━━━ DATA SECTION ━━━

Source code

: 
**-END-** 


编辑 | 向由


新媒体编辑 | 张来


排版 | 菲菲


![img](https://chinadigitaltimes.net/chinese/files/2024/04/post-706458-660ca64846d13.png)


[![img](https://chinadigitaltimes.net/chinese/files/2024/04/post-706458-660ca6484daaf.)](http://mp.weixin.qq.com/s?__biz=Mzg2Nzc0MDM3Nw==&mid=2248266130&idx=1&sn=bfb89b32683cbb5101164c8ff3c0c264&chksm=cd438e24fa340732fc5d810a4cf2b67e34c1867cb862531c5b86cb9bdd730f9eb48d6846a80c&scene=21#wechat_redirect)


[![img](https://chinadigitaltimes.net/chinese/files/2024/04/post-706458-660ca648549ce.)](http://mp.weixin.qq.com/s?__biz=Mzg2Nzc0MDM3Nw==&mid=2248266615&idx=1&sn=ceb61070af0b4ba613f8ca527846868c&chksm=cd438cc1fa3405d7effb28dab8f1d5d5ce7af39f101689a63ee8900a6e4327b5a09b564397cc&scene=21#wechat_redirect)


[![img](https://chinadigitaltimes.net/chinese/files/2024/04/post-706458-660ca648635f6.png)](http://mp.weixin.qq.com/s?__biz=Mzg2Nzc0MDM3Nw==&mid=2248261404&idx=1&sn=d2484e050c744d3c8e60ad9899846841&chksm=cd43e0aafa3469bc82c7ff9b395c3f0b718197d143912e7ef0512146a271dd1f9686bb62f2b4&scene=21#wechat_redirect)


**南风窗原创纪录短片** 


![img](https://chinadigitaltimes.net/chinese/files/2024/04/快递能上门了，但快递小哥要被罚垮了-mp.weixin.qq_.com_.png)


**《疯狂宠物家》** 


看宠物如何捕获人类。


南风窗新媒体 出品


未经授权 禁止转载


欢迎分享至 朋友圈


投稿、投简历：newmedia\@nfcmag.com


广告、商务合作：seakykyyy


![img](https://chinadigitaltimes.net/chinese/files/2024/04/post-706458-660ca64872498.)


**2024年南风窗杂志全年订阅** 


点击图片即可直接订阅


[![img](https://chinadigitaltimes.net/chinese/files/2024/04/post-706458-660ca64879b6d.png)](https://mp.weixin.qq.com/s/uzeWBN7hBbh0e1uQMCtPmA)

━━━

» WORK REQUEST:
Retype the records above exactly, so that no line differs from its source.

» WRITTEN ANSWER:
Source code

: 
**-END-** 


编辑 | 向由


新媒体编辑 | 张来


排版 | 菲菲


![img](https://chinadigitaltimes.net/chinese/files/2024/04/post-706458-660ca64846d13.png)


[![img](https://chinadigitaltimes.net/chinese/files/2024/04/post-706458-660ca6484daaf.)](http://mp.weixin.qq.com/s?__biz=Mzg2Nzc0MDM3Nw==&mid=2248266130&idx=1&sn=bfb89b32683cbb5101164c8ff3c0c264&chksm=cd438e24fa340732fc5d810a4cf2b67e34c1867cb862531c5b86cb9bdd730f9eb48d6846a80c&scene=21#wechat_redirect)


[![img](https://chinadigitaltimes.net/chinese/files/2024/04/post-706458-660ca648549ce.)](http://mp.weixin.qq.com/s?__biz=Mzg2Nzc0MDM3Nw==&mid=2248266615&idx=1&sn=ceb61070af0b4ba613f8ca527846868c&chksm=cd438cc1fa3405d7effb28dab8f1d5d5ce7af39f101689a63ee8900a6e4327b5a09b564397cc&scene=21#wechat_redirect)


[![img](https://chinadigitaltimes.net/chinese/files/2024/04/post-706458-660ca648635f6.png)](http://mp.weixin.qq.com/s?__biz=Mzg2Nzc0MDM3Nw==&mid=2248261404&idx=1&sn=d2484e050c744d3c8e60ad9899846841&chksm=cd43e0aafa3469bc82c7ff9b395c3f0b718197d143912e7ef0512146a271dd1f9686bb62f2b4&scene=21#wechat_redirect)


**南风窗原创纪录短片** 


![img](https://chinadigitaltimes.net/chinese/files/2024/04/快递能上门了，但快递小哥要被罚垮了-mp.weixin.qq_.com_.png)


**《疯狂宠物家》** 


看宠物如何捕获人类。


南风窗新媒体 出品


未经授权 禁止转载


欢迎分享至 朋友圈


投稿、投简历：newmedia\@nfcmag.com


广告、商务合作：seakykyyy


![img](https://chinadigitaltimes.net/chinese/files/2024/04/post-706458-660ca64872498.)


**2024年南风窗杂志全年订阅** 


点击图片即可直接订阅


[![img](https://chinadigitaltimes.net/chinese/files/2024/04/post-706458-660ca64879b6d.png)](https://mp.weixin.qq.com/s/uzeWBN7hBbh0e1uQMCtPmA)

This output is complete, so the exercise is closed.